Contre toute espérance humaine, Dieu promet à Abraham une descendance, comme fruit de la foi et de la puissance de l’Esprit Saint (cf. Gn 18, 1-15 ; Lc 1, 26-38. 54-55 ; Jn 1, 12-13 ; Rm 4, 16-21). En elle seront bénies toutes les nations de la terre (cf. Gn 12, 3). Cette descendance sera le Christ (cf. Ga 3, 16) en qui l’effusion de l’Esprit Saint fera " l’unité des enfants de Dieu dispersés " (cf. Jn 11, 52). En s’engageant par serment (cf. Lc 1, 73), Dieu s’engage déjà au don de son Fils Bien-aimé (cf. Gn 22, 17-19 ; Rm 8, 32 ; Jn 3, 16) et au don de " l’Esprit de la Promesse (...) qui (...) prépare la rédemption du Peuple que Dieu s’est acquis " (Ep 1, 13-14 ; cf. Ga 3, 14).
Pape Saint Jean-Paul II
La spiritualité missionnaire est caractérisée également par la charité apostolique, celle du Christ venu « afin de rassembler dans l'unité les enfants de Dieu dispersés » (Jn 11, 52), du Bon Pasteur qui connaît ses brebis, qui les cherche et qui offre sa vie pour elles (Jn 10). Celui qui a l'esprit missionnaire éprouve le même amour que le Christ pour les âmes et aime l'Eglise comme le Christ.

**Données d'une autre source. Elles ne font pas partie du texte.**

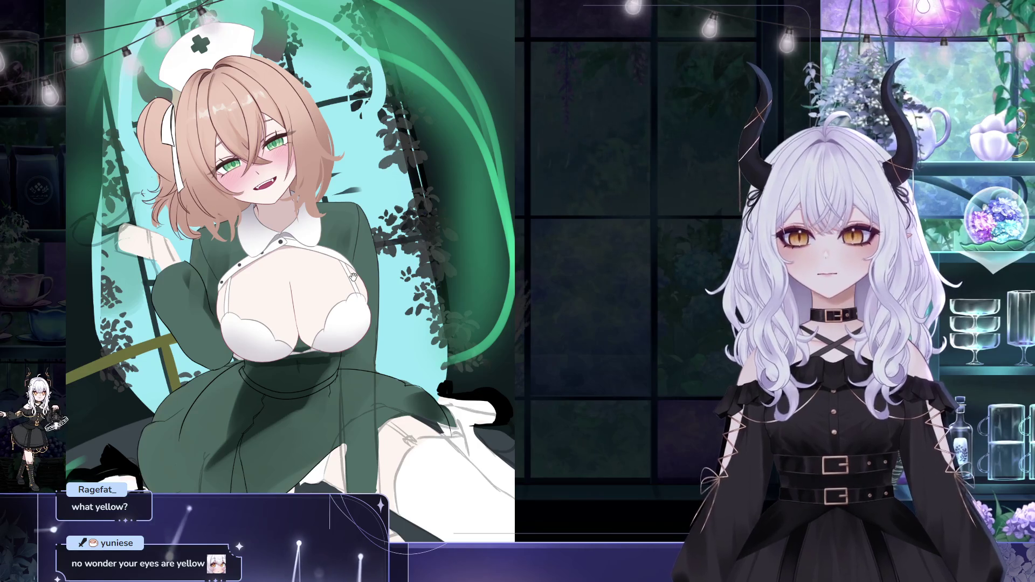
{"action": "left_click_drag", "start_coordinate": [398, 309], "coordinate": [392, 331]}
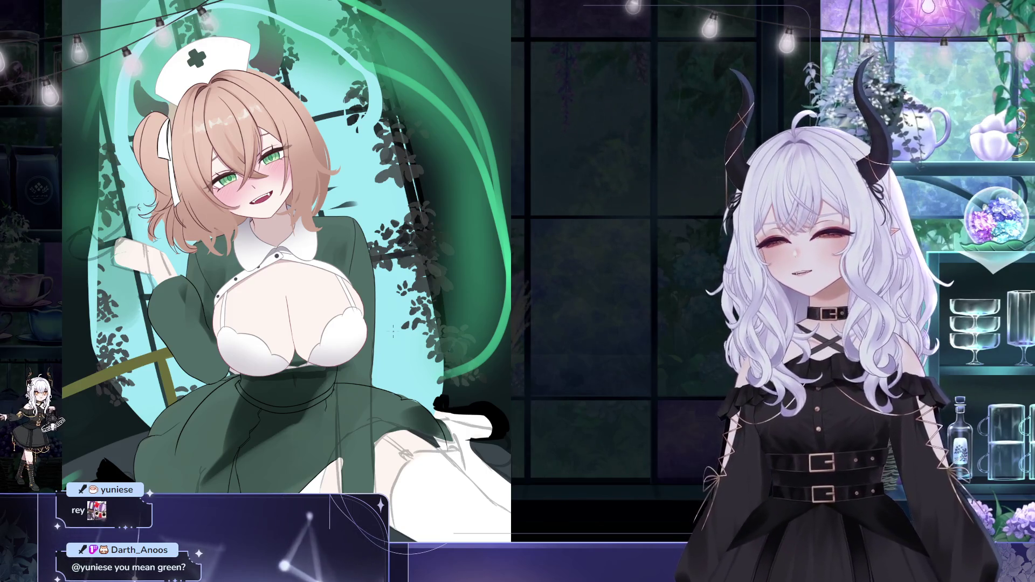
{"action": "scroll", "coordinate": [393, 331], "scroll_direction": "down", "scroll_amount": 1}
{"action": "mouse_move", "coordinate": [429, 337]}
{"action": "left_mouse_down"}
{"action": "mouse_move", "coordinate": [447, 353]}
{"action": "mouse_move", "coordinate": [364, 315]}
{"action": "left_mouse_up"}
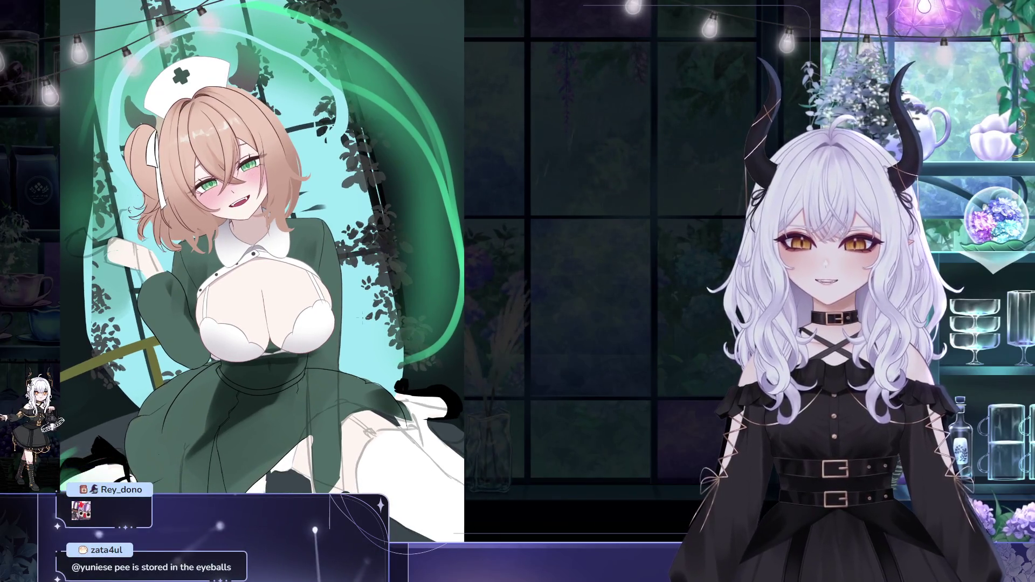
{"action": "scroll", "coordinate": [302, 355], "scroll_direction": "down", "scroll_amount": 1}
{"action": "left_click_drag", "start_coordinate": [313, 391], "coordinate": [288, 383]}
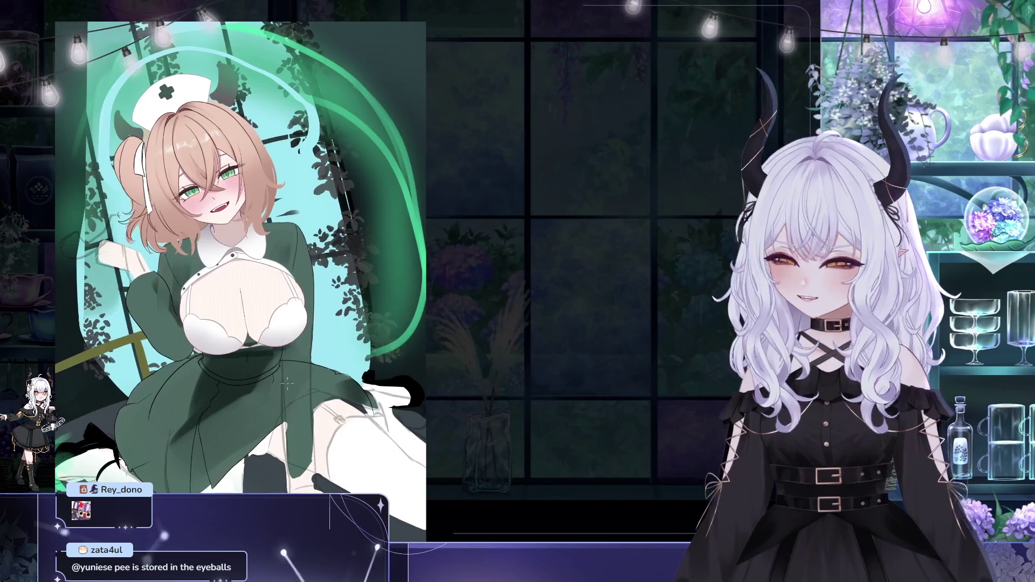
{"action": "mouse_move", "coordinate": [345, 320]}
{"action": "left_mouse_down"}
{"action": "mouse_move", "coordinate": [415, 330]}
{"action": "mouse_move", "coordinate": [386, 323]}
{"action": "left_mouse_up"}
{"action": "scroll", "coordinate": [316, 238], "scroll_direction": "up", "scroll_amount": 3}
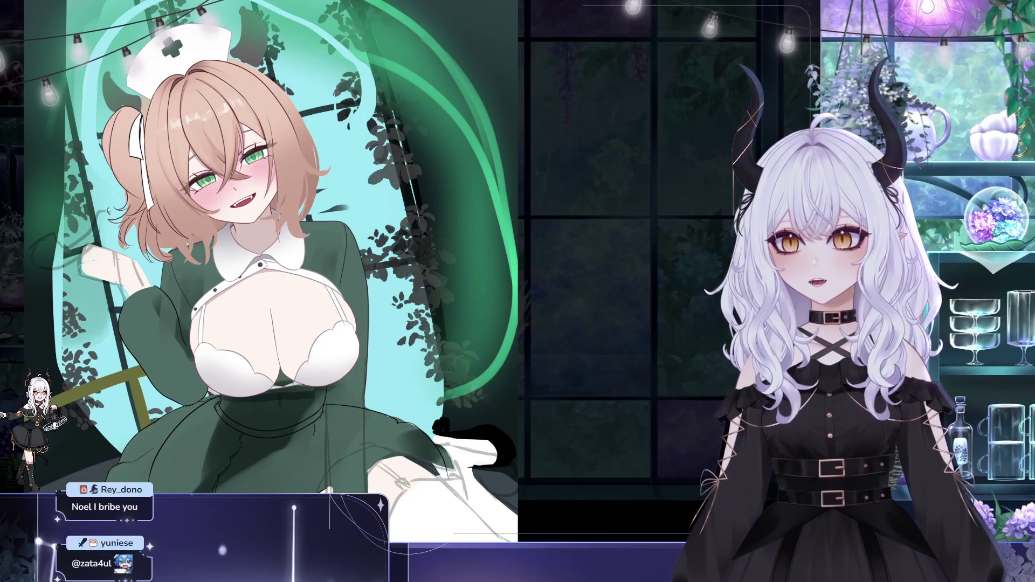
{"action": "scroll", "coordinate": [319, 155], "scroll_direction": "up", "scroll_amount": 2}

Et, au sujet de l'universalité, le Concile lui-même s'est exprimé notamment en ces termes: « A faire partie du Peuple de Dieu, tous les hommes sont appelés. C'est pourquoi ce Peuple, demeurant un et unique, est destiné à se dilater aux dimensions de l'univers entier et à toute la suite des siècles pour que s'accomplisse ce que s'est proposé la volonté de Dieu créant à l'origine la nature humaine dans l'unité, et décidant de rassembler enfin dans l'unité ses fils dispersés (cf. Jn 11, 52).... L'Eglise ou Peuple de Dieu par qui ce royaume prend corps ne retire rien aux richesses temporelles de quelque peuple que ce soit, au contraire, elle sert et assume toutes les richesses, les ressources et les formes de vie des peuples en ce qu'elles ont de bon, elle les purifie, elle les renforce, elle les élève... Ce caractère d'universalité qui brille sur le Peuple de Dieu est un don du Seigneur lui-même... En vertu de cette catholicité, chacune des parties apporte aux autres et à l'Eglise tout entière le bénéfice de ses propres dons, en sorte que le tout et chacune des parties s'accroissent par un échange mutuel universel et par un effort commun vers une plénitude dans l'unité ».